Progress on Campus Construction

Construction began on Benton Hall Wednesday, February 1. Named in honor of Trustee Daniel C. Benton ’80, P’10, H’10, the building will be the future home of Colgate’s Center for Career Services and the Office of National Fellowships and Scholarships.

Located due west of McGregory and Olin Halls, Benton Hall will replace Spear House, where Career Services is currently located. Benton Hall will include a reception area, a seminar room and administrative offices, as well as suites dedicated for advising, employer relations and interviews. The facility will also feature a Career Commons, which will function as a public space for faculty, staff, students and alumni to use for programs, seminars, presentations, conferences and performances.

Senior Jordan Ressa, who works as a Recruiting Assistant for Career Services, expressed enthusiasm for the new facility.

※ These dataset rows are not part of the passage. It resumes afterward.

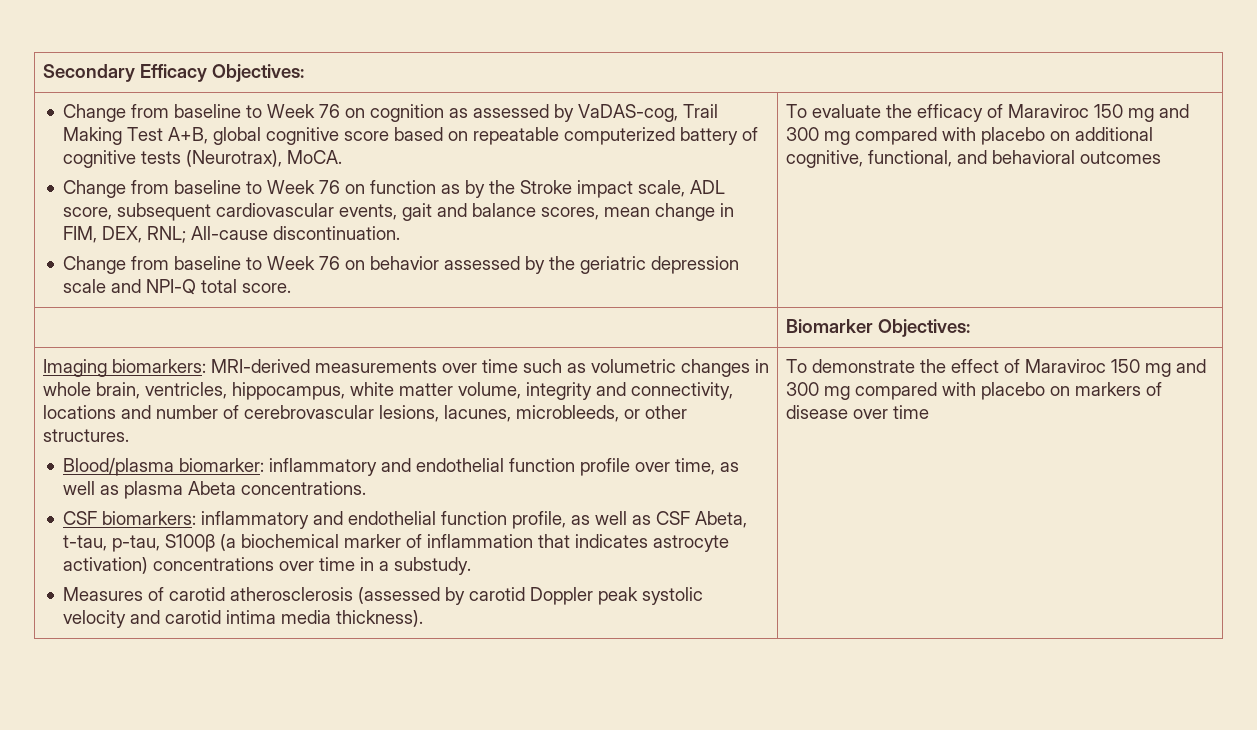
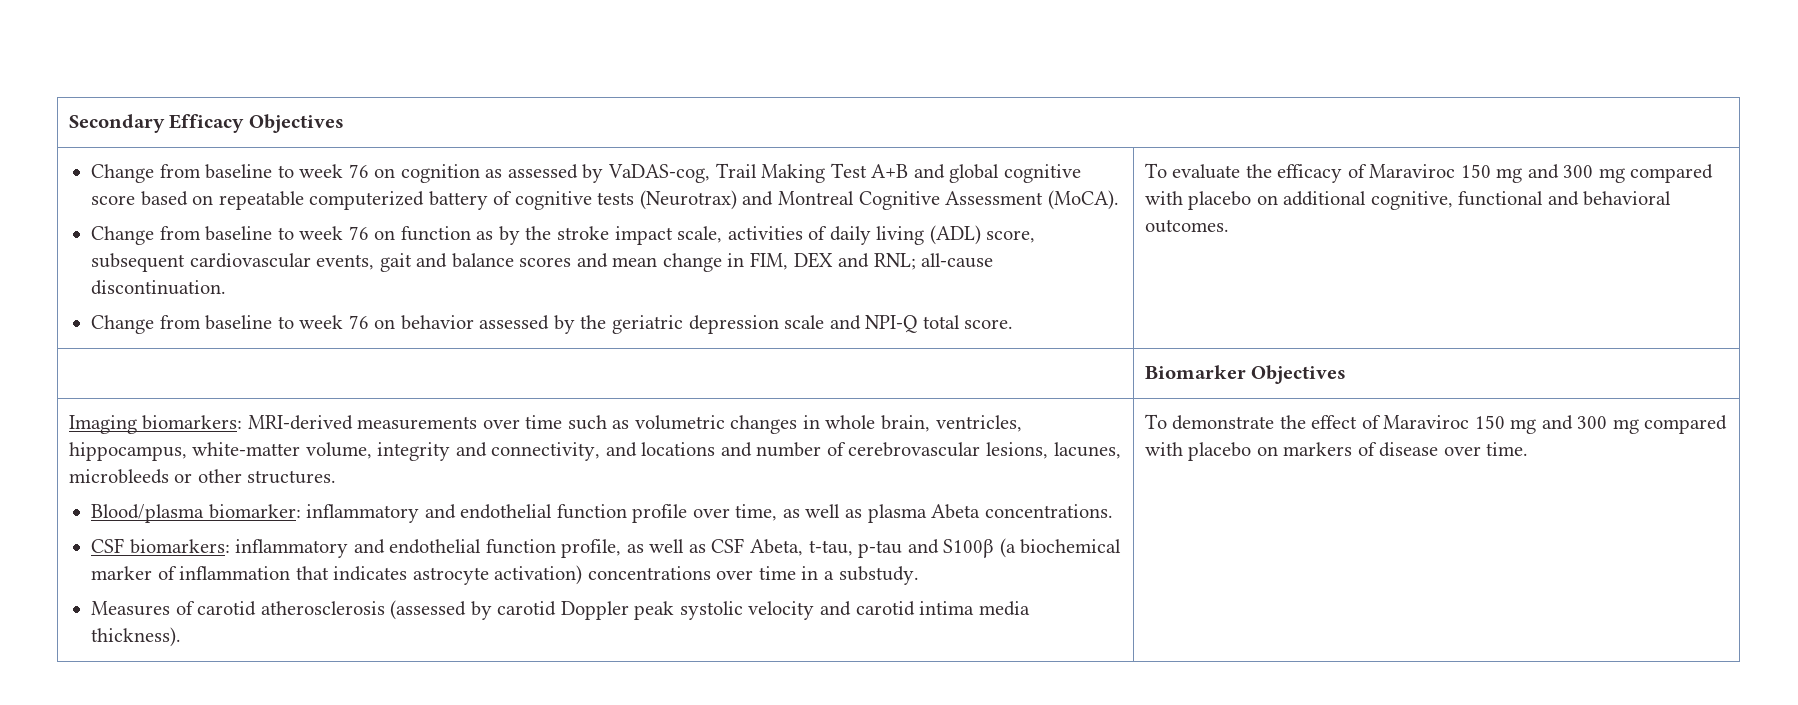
[211,64,304,82] [63,104,316,122] Objectives: // Change from baseline to Week -> [248,114,344,133] [91,164,344,183] Objectives // Change from baseline to week
[168,127,209,144] A+B, -> [871,164,945,179] A+B and
[186,150,343,167] [63,180,316,198] (Neurotrax), MoCA. // Change from baseline to Week -> [639,190,1119,210] [91,226,344,245] (Neurotrax) and Montreal Cognitive Assessment (MoCA). // Change from baseline to week
[520,180,573,194] Stroke -> [557,226,610,240] stroke
[690,180,726,194] ADL -> [727,225,981,245] activities of daily living (ADL)
[541,207,600,220] scores, -> [519,253,608,268] scores and
[102,226,269,243] DEX, RNL; All-cause -> [793,252,994,270] DEX and RNL; all-cause
[267,256,316,270] Week -> [299,315,344,329] week
[867,150,952,167] functional, -> [1458,191,1544,206] functional
[1079,151,1161,164] outcomes -> [1144,219,1229,233] outcomes.
[877,319,970,337] Objectives: -> [1251,365,1347,384] Objectives
[349,382,453,396] white matter -> [192,442,301,456] white-matter
(733, 391) none -> [605,442,637,457] and
[515,405,619,422] microbleeds, -> [68,469,169,484] microbleeds
[112,535,161,552] p-tau, -> [858,539,939,558] p-tau and
[892,405,929,419] time -> [1486,442,1529,456] time.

“Everyone in Career Services is very excited for the new building,” Ressa said. “[In Spear House] there are not enough offices, meeting rooms or interview rooms. A bigger building will mean more space for visiting employers and students.”

Senior Taylor Mooney also recognized the benefits the new building will offer.

“Career Services is unique in that it allows us a physical space on campus to reach out beyond Colgate,” Mooney said. “Not only that, but the other financial resources it provides personally allowed me to take advantage of a summer internship opportunity that I couldn’t have had otherwise. So, I hope the new location will encourage more students to use those really useful and helpful resources.”

In addition to Benton Hall, Colgate plans to begin construction on two new residence halls. Construction is expected to begin April 2017 and conclude in time for the Fall 2019 semester. The new buildings are part of a multi-year, $60 million investment in Colgate’s residential facilities.

Located behind Andrews Hall, the new residence halls will form a “second residential quad,” which will function as an additional gathering space for students. Each building will house 100 residents in three upper floors of doubles and four-resident suites. The ground floor and first floor of each building will include dedicated seminar rooms, classrooms, offices and social lounges.

According to President Brian W. Casey, the residence halls will have a significant impact on how students live and learn.

“These magnificent new additions will contribute greatly to the ways in which this campus works to inspire and connect our students, to build and support the community and to develop their future paths,” Casey said.

The residence halls are part of Colgate’s larger initiative to increase residential living-learning communities on campus, such as the Sophomore Residential Seminars (SRS) and the Residential Commons. The initiative is based on research showing that living-learning communities are proven to help students make a smooth academic and social transition to college.

Junior Hyeon Jeong, who was formerly involved in the SRS program, found that living-learning communities fostered collaboration, intellectual exploration and student-faculty engagement.

“The reason that I loved the SRS program was that the house became a real community,” Jeong said. “I was part of a group of students who studied together, lived together and hosted events together. That interaction made a significant impact on my work in the classroom.”

First-year Karen Aguilar, an Office of Undergraduate Studies (OUS) scholar, noted both the advantages and disadvantages of living-learning communities.

“All OUS scholars are assigned to live in the same dorm,” Aguilar said. “I like that I have my closest friends near me, especially when the weather gets pretty rough, but I do think that isolates us, or any program from everyone else. However, if we all had a whole class together, I do think that would make for a stronger community bond.”

Construction of the residential halls will also redistribute occupancy of existing dorms. Board of Trustees Chair Daniel B. Hurwitz ’86, P’17, P’20 explained the ways in which these dorms will significantly

improve residential life up the hill.

“These new residence halls will allow Colgate to lower the number of students currently living in Gate House, Cutten and Townhouse facilities, bringing the populations in these residence complexes to levels better suited to their design and capacity,” Hurwitz said.

The residential halls will be constructed using stone from local quarries. Both Benton Hall and the residential halls are designed by Robert A. M. Stern Architects and will meet LEED Silver sustainability standards.